## What is needed
Write the entries out again. Every character must match.

## Task material
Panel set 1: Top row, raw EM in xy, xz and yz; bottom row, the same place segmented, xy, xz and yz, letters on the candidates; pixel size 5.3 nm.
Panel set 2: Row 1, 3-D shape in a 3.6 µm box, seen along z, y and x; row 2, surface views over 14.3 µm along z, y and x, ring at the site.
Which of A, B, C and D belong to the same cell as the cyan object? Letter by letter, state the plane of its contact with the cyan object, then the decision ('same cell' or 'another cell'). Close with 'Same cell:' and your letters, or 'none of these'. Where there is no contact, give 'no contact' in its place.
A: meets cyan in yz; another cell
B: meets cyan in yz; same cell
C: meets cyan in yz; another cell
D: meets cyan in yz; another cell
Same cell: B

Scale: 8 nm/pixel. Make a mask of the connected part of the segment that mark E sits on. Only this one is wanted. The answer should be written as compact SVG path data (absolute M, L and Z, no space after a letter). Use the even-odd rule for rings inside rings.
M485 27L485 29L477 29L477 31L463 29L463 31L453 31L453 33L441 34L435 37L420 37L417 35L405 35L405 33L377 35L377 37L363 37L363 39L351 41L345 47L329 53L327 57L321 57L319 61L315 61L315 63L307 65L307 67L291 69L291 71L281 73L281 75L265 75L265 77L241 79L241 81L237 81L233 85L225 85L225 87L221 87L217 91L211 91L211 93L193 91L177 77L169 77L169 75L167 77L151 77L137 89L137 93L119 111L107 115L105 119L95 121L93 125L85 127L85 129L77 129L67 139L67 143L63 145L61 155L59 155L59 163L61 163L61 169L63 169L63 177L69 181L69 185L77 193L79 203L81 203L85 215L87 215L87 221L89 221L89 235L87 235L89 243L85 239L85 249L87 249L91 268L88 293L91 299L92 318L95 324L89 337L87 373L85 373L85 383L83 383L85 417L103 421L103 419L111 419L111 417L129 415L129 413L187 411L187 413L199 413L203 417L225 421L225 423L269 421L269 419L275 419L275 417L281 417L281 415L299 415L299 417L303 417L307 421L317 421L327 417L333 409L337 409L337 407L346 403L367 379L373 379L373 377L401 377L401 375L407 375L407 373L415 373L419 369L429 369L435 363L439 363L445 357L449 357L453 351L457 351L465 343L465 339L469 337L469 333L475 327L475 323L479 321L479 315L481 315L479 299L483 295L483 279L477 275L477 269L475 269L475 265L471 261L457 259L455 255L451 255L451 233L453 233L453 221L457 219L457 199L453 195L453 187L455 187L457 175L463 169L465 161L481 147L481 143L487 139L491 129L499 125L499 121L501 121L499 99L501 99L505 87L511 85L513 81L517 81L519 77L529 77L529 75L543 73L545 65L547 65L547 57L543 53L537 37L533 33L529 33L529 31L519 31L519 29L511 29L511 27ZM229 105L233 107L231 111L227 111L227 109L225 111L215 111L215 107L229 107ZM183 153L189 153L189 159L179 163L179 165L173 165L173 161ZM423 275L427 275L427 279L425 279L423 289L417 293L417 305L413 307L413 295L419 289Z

## Completed task
Panel set 1: Top row, raw EM in xy, xz and yz; bottom row, the same place segmented, xy, xz and yz, letters on the candidates; pixel size 5.3 nm.
Panel set 2: Row 1, 3-D shape in a 3.6 µm box, seen along z, y and x; row 2, surface views over 14.3 µm along z, y and x, ring at the site.
Which of A, B, C and D belong to the same cell as the cyan object? Letter by letter, state the plane of its contact with the cyan object, then the decision ('same cell' or 'another cell'). Close with 'Same cell:' and your letters, or 'none of these'. Where there is no contact, give 'no contact' in its place.
A: meets cyan in yz; another cell
B: meets cyan in yz; same cell
C: meets cyan in yz; another cell
D: meets cyan in yz; another cell
Same cell: B

Scale: 8 nm/pixel. Make a mask of the connected part of the segment that mark E sits on. Only this one is wanted. The answer should be written as compact SVG path data (absolute M, L and Z, no space after a letter). Use the even-odd rule for rings inside rings.
M485 27L485 29L477 29L477 31L463 29L463 31L453 31L453 33L441 34L435 37L420 37L417 35L405 35L405 33L377 35L377 37L363 37L363 39L351 41L345 47L329 53L327 57L321 57L319 61L315 61L315 63L307 65L307 67L291 69L291 71L281 73L281 75L265 75L265 77L241 79L241 81L237 81L233 85L225 85L225 87L221 87L217 91L211 91L211 93L193 91L177 77L169 77L169 75L167 77L151 77L137 89L137 93L119 111L107 115L105 119L95 121L93 125L85 127L85 129L77 129L67 139L67 143L63 145L61 155L59 155L59 163L61 163L61 169L63 169L63 177L69 181L69 185L77 193L79 203L81 203L85 215L87 215L87 221L89 221L89 235L87 235L89 243L85 239L85 249L87 249L91 268L88 293L91 299L92 318L95 324L89 337L87 373L85 373L85 383L83 383L85 417L103 421L103 419L111 419L111 417L129 415L129 413L187 411L187 413L199 413L203 417L225 421L225 423L269 421L269 419L275 419L275 417L281 417L281 415L299 415L299 417L303 417L307 421L317 421L327 417L333 409L337 409L337 407L346 403L367 379L373 379L373 377L401 377L401 375L407 375L407 373L415 373L419 369L429 369L435 363L439 363L445 357L449 357L453 351L457 351L465 343L465 339L469 337L469 333L475 327L475 323L479 321L479 315L481 315L479 299L483 295L483 279L477 275L477 269L475 269L475 265L471 261L457 259L455 255L451 255L451 233L453 233L453 221L457 219L457 199L453 195L453 187L455 187L457 175L463 169L465 161L481 147L481 143L487 139L491 129L499 125L499 121L501 121L499 99L501 99L505 87L511 85L513 81L517 81L519 77L529 77L529 75L543 73L545 65L547 65L547 57L543 53L537 37L533 33L529 33L529 31L519 31L519 29L511 29L511 27ZM229 105L233 107L231 111L227 111L227 109L225 111L215 111L215 107L229 107ZM183 153L189 153L189 159L179 163L179 165L173 165L173 161ZM423 275L427 275L427 279L425 279L423 289L417 293L417 305L413 307L413 295L419 289Z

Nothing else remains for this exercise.